Shanghai Rising-Star Program is sponsored by STCSM for the purpose of enhancing the technology talent team, accelerating the growth of young scholars, and realizing the scientific development of the municipality. Targeting at selecting and nurturing outstanding young scholars who have potential to be scientific and technological leaders, the program provides funding to support young scholars taking the lead in scientific research, application development, and technology achievement transformations.

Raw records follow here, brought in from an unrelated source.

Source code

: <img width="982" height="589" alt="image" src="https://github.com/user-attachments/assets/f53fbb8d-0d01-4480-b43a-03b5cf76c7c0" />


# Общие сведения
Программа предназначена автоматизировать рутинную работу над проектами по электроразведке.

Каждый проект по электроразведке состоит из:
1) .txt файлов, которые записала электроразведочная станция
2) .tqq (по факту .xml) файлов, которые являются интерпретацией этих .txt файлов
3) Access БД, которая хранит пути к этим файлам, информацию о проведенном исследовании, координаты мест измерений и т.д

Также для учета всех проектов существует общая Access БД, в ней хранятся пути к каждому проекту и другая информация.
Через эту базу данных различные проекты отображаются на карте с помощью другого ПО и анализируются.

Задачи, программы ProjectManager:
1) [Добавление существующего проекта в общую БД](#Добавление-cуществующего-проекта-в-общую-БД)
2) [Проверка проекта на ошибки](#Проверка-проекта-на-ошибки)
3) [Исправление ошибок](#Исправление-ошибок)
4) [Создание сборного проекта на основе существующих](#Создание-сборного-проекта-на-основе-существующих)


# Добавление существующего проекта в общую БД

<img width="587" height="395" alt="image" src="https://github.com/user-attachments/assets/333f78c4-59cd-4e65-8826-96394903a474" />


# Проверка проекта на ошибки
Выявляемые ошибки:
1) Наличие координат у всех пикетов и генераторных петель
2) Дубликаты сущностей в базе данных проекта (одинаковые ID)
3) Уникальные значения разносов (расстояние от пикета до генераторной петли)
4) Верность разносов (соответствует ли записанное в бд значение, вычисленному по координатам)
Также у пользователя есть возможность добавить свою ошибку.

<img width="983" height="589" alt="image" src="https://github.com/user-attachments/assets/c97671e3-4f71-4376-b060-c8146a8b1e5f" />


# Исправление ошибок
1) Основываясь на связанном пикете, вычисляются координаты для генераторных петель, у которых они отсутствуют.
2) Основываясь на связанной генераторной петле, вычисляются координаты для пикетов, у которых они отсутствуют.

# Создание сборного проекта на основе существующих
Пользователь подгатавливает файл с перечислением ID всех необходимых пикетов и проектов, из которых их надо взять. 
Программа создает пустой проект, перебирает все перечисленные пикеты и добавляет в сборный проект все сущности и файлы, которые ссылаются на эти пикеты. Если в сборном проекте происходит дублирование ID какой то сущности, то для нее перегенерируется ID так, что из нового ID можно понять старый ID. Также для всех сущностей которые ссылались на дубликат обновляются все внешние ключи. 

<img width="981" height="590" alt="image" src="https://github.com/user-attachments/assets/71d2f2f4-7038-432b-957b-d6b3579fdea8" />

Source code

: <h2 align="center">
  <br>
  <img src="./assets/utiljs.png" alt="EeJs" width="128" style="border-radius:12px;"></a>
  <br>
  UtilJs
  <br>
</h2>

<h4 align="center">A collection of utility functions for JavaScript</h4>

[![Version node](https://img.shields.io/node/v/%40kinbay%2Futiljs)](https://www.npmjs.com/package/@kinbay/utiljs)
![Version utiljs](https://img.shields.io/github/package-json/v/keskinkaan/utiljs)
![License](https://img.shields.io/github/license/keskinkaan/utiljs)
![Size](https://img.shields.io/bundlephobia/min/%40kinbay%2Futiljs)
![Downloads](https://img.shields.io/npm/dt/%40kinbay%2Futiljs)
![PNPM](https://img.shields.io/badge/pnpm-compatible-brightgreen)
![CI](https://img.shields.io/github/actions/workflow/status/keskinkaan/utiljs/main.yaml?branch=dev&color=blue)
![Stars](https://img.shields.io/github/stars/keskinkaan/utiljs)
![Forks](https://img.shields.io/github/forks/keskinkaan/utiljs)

Dr. Yanfeng Shen is a tenure-track Associate Professor at the University of Michigan–Shanghai Jiao Tong University Joint Institute. He received his Bachelor’s degree in engineering mechanics from Wuhan University in 2010 and his Ph.D. degree in mechanical engineering from the University of South Carolina in 2014. Thereafter, he worked as a Postdoctoral Research Fellow in the Department of Aerospace Engineering at the University of Michigan. Dr. Shen started as a tenure-track Assistant Professor at the Joint Institute in 2016 and was promoted to Associate Professor in 2020. He is serving as an Executive Member for Equipment Structure Health Monitoring and Prognostics Society (CSHMP) of China. He is also a member of Nondestructive Diagnostics and Prognostics Division (NDPD) of American Society of Mechanical Engineers (ASME). In 2017, he received the best paper award for his research on nonlinear ultrasonics from the American Society of Mechanical Engineers (ASME) international mechanical engineering congress & exposition. In 2018, his research on efficient numerical modeling techniques was acknowledged with the best paper award from the 4th international conference on structural health monitoring and integrity management. In 2019, he was honored with the Youth Medal from Shanghai Government. Due to his outstanding contribution to the advancement of the field of structural health monitoring, he was awarded the Achenbach Medal from the international structural health monitoring community in 2020.